Hierarchical receptive fields
There is a hierarchical elaboration of receptive fields. Hubel & Wiesel also measured the signal in the primary visual cortex and found that the neurons encode orientation of an edge with a stronger off response on one side but no response to diffuse edges. Essentially, we can think of the neurons as a filter or a convolution (simplification). A brain does it in parallel in contrast to a computer. Horace Barlow noted that the brain focuses on suspicious coincidence (e.g. unusual changes).
We go from LGN (center-surround) to simple cells (orientation) to complex (contrast invariant across area or pooling/softmax). In the 1950s, the psychologist Attneave found the 17 points of maximal curvature on an image of a cat and connected the lines and produced an abstract representation that was recognizable as a cat.
Convolutional Neural Networks
An engineered alternation of selectivity (convolution) and generalization (pooling) has led to great success early on in vision research but then came deep networks. However, deep networks actually does apply convolutions, rectification (ReLU), pooling, and lastly normalization. The non-engineered application of these features improved performance.
Yamins et al., 2014 showed that alexnet has some non-trival similarity with monkey brains in the ventral stream visual areas.
What is missing?
Adding noise to images, CNNs failed quickly at 20% noise whereas human performance reduced gracefully at the level of noise. Even worse, the CNNs can learn solutions with specific kind of noise but end up failing if the noise changes.
In Ponce et al., 2019, random codes are fed to a generative neural network to synthesize images. The neuron is used as an objective function to rank the synthesize images. A genetic algorithm is applied to find the codes that maximally trigger the neurons.

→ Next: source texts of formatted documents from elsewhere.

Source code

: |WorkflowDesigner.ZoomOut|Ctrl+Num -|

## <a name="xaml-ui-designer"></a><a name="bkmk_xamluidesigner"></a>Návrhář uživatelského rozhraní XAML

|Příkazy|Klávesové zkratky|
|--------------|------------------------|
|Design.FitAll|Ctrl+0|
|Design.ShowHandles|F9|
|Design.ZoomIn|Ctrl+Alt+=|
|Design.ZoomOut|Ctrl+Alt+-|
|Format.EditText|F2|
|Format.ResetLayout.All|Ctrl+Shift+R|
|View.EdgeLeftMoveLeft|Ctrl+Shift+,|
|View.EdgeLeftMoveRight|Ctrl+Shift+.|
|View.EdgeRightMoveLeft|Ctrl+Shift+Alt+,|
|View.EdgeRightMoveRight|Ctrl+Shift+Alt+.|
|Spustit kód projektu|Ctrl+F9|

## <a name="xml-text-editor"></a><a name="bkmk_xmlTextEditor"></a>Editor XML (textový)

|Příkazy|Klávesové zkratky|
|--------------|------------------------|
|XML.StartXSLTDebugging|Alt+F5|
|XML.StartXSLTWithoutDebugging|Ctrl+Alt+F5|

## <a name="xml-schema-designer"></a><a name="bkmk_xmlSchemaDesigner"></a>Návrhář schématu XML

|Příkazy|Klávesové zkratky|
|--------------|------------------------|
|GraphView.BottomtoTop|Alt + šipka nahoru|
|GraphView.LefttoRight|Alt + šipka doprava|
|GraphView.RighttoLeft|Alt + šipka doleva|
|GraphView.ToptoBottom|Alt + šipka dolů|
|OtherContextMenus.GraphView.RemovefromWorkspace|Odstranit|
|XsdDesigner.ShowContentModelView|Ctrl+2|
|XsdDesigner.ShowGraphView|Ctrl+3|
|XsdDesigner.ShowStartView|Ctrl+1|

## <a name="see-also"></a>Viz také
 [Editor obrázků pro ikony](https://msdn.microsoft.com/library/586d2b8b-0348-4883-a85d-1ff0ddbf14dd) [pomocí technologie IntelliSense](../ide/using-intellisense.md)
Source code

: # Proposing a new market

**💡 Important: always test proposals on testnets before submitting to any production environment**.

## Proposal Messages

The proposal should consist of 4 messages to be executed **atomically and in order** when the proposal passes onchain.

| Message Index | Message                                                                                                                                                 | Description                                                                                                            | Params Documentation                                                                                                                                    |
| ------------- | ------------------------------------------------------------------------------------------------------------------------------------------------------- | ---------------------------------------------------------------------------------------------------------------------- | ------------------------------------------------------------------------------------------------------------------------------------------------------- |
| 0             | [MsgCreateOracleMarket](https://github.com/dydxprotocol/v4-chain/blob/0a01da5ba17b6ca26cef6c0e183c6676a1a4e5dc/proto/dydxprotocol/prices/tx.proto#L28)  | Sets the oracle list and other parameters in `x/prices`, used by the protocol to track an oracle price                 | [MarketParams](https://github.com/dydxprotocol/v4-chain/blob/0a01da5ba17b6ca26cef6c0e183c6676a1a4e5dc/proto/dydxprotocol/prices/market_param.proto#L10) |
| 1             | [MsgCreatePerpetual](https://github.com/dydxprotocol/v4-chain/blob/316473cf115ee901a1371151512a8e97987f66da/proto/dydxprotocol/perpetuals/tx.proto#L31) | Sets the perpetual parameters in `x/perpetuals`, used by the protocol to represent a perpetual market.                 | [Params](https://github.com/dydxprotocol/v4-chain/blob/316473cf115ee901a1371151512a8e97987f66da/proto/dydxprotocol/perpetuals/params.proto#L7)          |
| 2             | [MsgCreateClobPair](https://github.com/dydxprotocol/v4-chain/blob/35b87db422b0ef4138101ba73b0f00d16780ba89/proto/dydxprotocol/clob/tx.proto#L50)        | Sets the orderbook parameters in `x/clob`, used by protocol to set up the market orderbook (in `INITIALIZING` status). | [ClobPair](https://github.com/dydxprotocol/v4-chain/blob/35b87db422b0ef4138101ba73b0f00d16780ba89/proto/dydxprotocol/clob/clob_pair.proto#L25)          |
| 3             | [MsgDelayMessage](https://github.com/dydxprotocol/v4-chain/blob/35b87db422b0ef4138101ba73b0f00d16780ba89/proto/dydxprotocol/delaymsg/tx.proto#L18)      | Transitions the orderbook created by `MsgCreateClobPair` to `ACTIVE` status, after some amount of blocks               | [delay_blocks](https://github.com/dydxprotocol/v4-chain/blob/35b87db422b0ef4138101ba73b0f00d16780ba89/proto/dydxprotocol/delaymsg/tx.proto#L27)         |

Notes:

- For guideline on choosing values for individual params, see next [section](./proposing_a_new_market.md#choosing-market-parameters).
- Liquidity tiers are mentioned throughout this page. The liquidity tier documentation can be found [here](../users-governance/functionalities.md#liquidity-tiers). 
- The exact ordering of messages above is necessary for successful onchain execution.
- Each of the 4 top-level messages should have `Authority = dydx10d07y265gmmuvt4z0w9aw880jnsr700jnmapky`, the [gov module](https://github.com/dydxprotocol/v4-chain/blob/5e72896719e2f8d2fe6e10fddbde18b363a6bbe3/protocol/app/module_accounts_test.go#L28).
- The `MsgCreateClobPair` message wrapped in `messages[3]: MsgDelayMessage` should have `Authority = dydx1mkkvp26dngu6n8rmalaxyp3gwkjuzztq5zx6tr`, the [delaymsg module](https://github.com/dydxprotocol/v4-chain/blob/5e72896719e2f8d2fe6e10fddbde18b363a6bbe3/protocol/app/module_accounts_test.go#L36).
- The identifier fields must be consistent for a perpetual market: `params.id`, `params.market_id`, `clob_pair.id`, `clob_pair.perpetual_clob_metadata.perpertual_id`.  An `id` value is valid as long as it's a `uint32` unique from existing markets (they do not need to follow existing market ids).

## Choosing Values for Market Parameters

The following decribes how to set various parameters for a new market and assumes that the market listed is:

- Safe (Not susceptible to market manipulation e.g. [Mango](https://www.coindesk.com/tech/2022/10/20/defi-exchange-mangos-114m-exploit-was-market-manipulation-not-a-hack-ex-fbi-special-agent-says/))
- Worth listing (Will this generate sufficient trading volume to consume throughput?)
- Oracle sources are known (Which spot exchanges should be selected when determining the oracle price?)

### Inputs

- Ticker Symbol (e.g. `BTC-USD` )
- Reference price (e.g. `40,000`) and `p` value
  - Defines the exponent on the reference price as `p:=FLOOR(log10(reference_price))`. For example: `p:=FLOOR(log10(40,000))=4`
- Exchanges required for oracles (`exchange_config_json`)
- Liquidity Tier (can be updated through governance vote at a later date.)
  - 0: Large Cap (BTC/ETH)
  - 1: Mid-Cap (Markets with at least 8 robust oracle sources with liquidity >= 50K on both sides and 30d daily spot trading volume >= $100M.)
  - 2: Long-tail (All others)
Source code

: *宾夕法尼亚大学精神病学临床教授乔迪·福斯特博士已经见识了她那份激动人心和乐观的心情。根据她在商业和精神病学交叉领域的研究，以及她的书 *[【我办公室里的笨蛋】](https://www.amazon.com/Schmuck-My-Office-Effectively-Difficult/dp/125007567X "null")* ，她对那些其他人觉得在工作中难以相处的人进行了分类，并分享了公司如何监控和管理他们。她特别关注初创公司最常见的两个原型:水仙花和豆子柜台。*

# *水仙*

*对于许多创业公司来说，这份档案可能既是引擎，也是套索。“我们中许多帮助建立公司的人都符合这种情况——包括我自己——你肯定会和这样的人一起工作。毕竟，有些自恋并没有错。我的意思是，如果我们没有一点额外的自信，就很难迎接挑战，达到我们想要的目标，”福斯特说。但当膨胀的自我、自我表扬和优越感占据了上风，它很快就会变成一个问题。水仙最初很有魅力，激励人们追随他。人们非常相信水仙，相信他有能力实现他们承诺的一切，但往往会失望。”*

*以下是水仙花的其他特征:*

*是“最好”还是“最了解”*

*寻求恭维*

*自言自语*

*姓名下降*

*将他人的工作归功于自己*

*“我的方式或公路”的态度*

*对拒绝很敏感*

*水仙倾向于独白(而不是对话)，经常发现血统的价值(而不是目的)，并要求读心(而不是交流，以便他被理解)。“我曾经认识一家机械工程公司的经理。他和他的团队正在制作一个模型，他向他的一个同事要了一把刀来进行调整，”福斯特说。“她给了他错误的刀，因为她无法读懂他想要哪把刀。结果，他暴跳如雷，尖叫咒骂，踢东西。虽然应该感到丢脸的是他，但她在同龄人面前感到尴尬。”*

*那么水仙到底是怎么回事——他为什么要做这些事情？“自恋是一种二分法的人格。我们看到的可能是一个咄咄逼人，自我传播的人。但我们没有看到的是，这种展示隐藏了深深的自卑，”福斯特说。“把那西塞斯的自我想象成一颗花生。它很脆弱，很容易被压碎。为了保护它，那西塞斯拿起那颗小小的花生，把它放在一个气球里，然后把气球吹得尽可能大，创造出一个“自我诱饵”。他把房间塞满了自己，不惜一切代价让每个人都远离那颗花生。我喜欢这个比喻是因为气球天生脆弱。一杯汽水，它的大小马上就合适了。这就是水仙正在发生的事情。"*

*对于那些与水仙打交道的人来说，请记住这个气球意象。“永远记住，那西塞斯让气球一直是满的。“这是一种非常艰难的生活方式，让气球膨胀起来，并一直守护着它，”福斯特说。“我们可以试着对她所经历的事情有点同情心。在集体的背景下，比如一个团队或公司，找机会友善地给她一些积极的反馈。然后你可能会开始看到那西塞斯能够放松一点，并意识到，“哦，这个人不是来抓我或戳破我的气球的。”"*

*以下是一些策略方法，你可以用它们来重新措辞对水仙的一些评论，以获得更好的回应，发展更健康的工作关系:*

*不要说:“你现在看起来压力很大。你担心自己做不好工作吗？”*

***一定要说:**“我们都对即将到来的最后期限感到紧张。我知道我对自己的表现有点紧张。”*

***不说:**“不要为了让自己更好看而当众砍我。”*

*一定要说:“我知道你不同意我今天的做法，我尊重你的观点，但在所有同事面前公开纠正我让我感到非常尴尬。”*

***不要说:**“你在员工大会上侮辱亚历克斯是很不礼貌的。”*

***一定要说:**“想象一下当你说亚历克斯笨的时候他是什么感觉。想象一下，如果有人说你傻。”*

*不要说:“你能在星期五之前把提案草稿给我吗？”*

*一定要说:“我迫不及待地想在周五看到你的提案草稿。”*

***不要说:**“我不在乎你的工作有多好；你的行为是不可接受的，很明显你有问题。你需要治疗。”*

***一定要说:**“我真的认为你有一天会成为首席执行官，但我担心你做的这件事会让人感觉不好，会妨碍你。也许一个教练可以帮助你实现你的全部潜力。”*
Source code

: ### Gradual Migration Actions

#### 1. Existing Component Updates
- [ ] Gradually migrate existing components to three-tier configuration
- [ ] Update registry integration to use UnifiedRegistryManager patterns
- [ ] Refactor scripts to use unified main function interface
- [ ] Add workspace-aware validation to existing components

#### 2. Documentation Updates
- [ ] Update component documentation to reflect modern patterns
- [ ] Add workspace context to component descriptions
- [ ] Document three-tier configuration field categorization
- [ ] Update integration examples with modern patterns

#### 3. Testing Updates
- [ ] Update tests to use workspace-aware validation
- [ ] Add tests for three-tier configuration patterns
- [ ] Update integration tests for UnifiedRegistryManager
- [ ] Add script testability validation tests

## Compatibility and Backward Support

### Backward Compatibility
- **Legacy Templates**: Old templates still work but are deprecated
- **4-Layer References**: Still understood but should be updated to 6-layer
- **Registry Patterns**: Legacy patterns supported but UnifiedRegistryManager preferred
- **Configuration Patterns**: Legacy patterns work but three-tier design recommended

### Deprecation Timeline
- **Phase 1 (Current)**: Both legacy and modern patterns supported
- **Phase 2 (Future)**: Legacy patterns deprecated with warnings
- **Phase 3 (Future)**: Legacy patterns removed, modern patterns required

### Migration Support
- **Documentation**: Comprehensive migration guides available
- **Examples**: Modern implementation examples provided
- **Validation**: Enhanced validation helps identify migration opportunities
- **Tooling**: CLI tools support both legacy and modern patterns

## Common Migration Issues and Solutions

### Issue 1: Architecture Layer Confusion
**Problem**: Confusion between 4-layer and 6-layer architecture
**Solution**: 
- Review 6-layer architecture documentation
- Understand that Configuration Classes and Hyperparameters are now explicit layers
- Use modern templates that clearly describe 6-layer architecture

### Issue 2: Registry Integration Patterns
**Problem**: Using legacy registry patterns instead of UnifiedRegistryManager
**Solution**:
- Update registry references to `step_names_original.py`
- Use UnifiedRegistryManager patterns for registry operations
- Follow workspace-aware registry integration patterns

PredNet predictes on videostreams with unsupervised learning.
Tootell and Born showed in 1990 that clustering visual cortex the data is still very retrinotopic but in the MT it is organized in hypercolumns to detect motion direction rather than spatial connectivity.
Neurons near each other seem to like to do the same. Brains are not just look-up tables but have a sematic structure the spatial organisation.